2. Supposing we accept this view and hold that, while things below the moon's orb have merely type-persistence, the celestial realm and all its several members possess individual eternity; it remains to show how this strict permanence of the individual identity- the actual item eternally unchangeable- can belong to what is certainly corporeal, seeing that bodily substance is characteristically a thing of flux.

The theory of bodily flux is held by Plato no less than by the other philosophers who have dealt with physical matters, and is applied not only to ordinary bodies but to those, also, of the heavenly sphere.

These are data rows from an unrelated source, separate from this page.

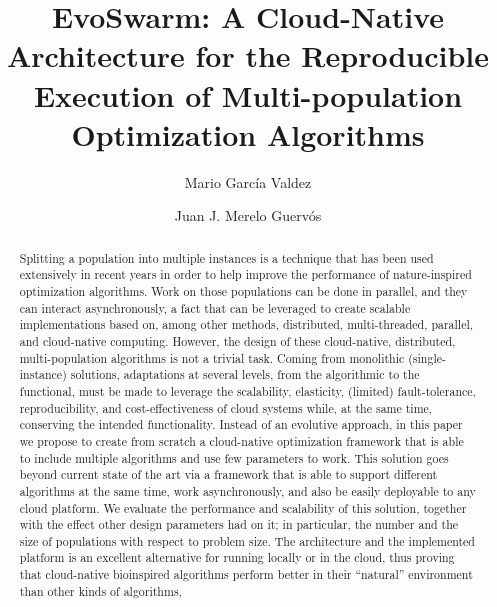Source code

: \documentclass[review]{elsarticle}
\begin{document}
\lstset{language=Python} 
\begin{frontmatter}

\title{EvoSwarm: A Cloud-Native Architecture for the Reproducible Execution of Multi-population Optimization Algorithms}

\author[itt]{Mario Garc\'ia Valdez}

\author[granada]{Juan J. Merelo Guerv\'os}

\address[itt]{Department of Graduate Studies, Instituto Tecnol\'ogico de Tijuana, Tijuana BC, Mexico}
\address[granada]{Department of Computer Architecture and Technology, Universidad de Granada, Granada, Spain}

\begin{abstract} 
Splitting a population into multiple instances is a technique that has
been used extensively in recent years in order to help improve the
performance of nature-inspired optimization algorithms. Work on those
populations can be done in parallel, and they can interact asynchronously,
a fact that can be leveraged to create scalable implementations based
on, among other methods, distributed, multi-threaded, parallel, and
cloud-native computing.  However, the design of these cloud-native,
distributed, multi-population algorithms is not a trivial task. Coming
from monolithic (single-instance) solutions, adaptations at several
levels, from the algorithmic to the functional, must be made to
leverage the scalability, elasticity, (limited) fault-tolerance,
reproducibility, and cost-effectiveness of cloud systems while, at the
same time, conserving the intended functionality. Instead of an
evolutive approach, in this paper we propose to create from scratch a
cloud-native optimization framework that is able to include multiple
algorithms and use few parameters to work. This solution goes beyond
current state of the art via a framework that is able to support
different algorithms at the same time, work asynchronously, and also
be easily deployable to any cloud platform. We evaluate the
performance and scalability of this solution, together with the effect
other design parameters had on it; in particular, the number and the
size of populations with respect to problem size. The architecture and
the implemented platform is an excellent alternative for running
locally or in the cloud, thus proving that cloud-native bioinspired
algorithms perform better in their ``natural'' environment than other
kinds of algorithms, %


\end{abstract}
\end{frontmatter}
\end{document}
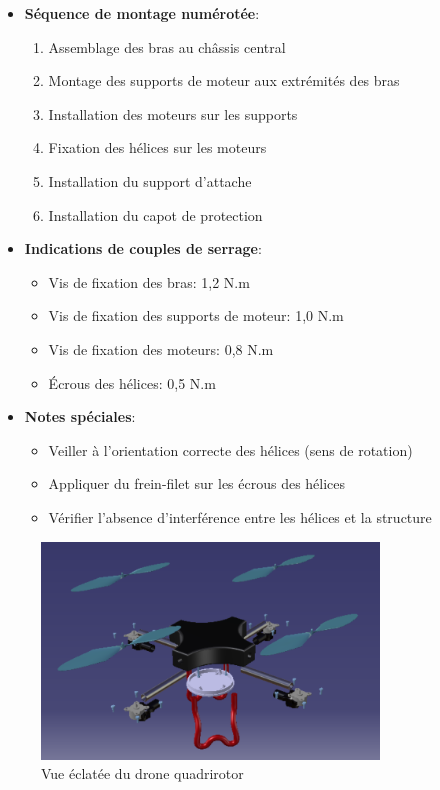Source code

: \documentclass[a4paper,12pt]{report}
\begin{document}
\begin{itemize}
    \item \textbf{Séquence de montage numérotée}:
    \begin{enumerate}
        \item Assemblage des bras au châssis central
        \item Montage des supports de moteur aux extrémités des bras
        \item Installation des moteurs sur les supports
        \item Fixation des hélices sur les moteurs
        \item Installation du support d'attache
        \item Installation du capot de protection
    \end{enumerate}
    
    \item \textbf{Indications de couples de serrage}:
    \begin{itemize}
        \item Vis de fixation des bras: 1,2 N.m
        \item Vis de fixation des supports de moteur: 1,0 N.m
        \item Vis de fixation des moteurs: 0,8 N.m
        \item Écrous des hélices: 0,5 N.m
    \end{itemize}
    
    \item \textbf{Notes spéciales}:
    \begin{itemize}
        \item Veiller à l'orientation correcte des hélices (sens de rotation)
        \item Appliquer du frein-filet sur les écrous des hélices
        \item Vérifier l'absence d'interférence entre les hélices et la structure
    \end{itemize}
\end{itemize}

\begin{figure}[H]
    \centering
    \includegraphics[width=0.8\textwidth]{images/vue_eclatee_drone.png}
    \caption{Vue éclatée du drone quadrirotor}
    \label{fig:vue_eclatee}
\end{figure}
\end{document}
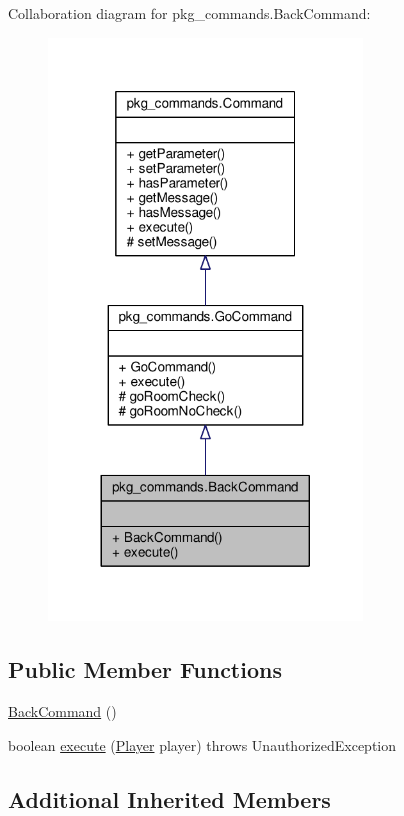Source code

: Collaboration diagram for pkg\-\_\-commands.\-Back\-Command\-:
\nopagebreak
\begin{figure}[H]
\begin{center}
\leavevmode
\includegraphics[width=236pt]{classpkg__commands_1_1BackCommand__coll__graph}
\end{center}
\end{figure}
\subsection*{Public Member Functions}
\begin{DoxyCompactItemize}
\item 
\hyperlink{classpkg__commands_1_1BackCommand_a81518eb89a9e9126e51f2f7ba6ff1ed9}{Back\-Command} ()
\item 
boolean \hyperlink{classpkg__commands_1_1BackCommand_a35bf0276436a619d7baeb9c3a752f9d6}{execute} (\hyperlink{classpkg__world_1_1Player}{Player} player)  throws Unauthorized\-Exception 
\end{DoxyCompactItemize}
\subsection*{Additional Inherited Members}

"How," he asks, "can these corporeal and visible entities continue eternally unchanged in identity?"- evidently agreeing, in this matter also, with Herakleitos who maintained that even the sun is perpetually coming anew into being. To Aristotle there would be no problem; it is only accepting his theories of a fifth-substance.

But to those who reject Aristotle's Quintessence and hold the material mass of the heavens to consist of the elements underlying the living things of this sphere, how is individual permanence possible? And the difficulty is still greater for the parts, for the sun and the heavenly bodies.

Every living thing is a combination of soul and body-kind: the celestial sphere, therefore, if it is to be everlasting as an individual entity must be so in virtue either of both these constituents or of one of them, by the combination of soul and body or by soul only or by body only.

Of course anyone that holds body to be incorruptible secures the desired permanence at once; no need, then, to call on a soul or on any perdurable conjunction to account for the continued maintenance of a living being.

But the case is different when one holds that body is, of itself, perishable and that Soul is the principle of permanence: this view obliges us to the proof that the character of body is not in itself fatal either to the coherence or to the lasting stability which are imperative: it must be shown that the two elements of the union envisaged are not inevitably hostile, but that on the contrary [in the heavens] even Matter must conduce to the scheme of the standing result.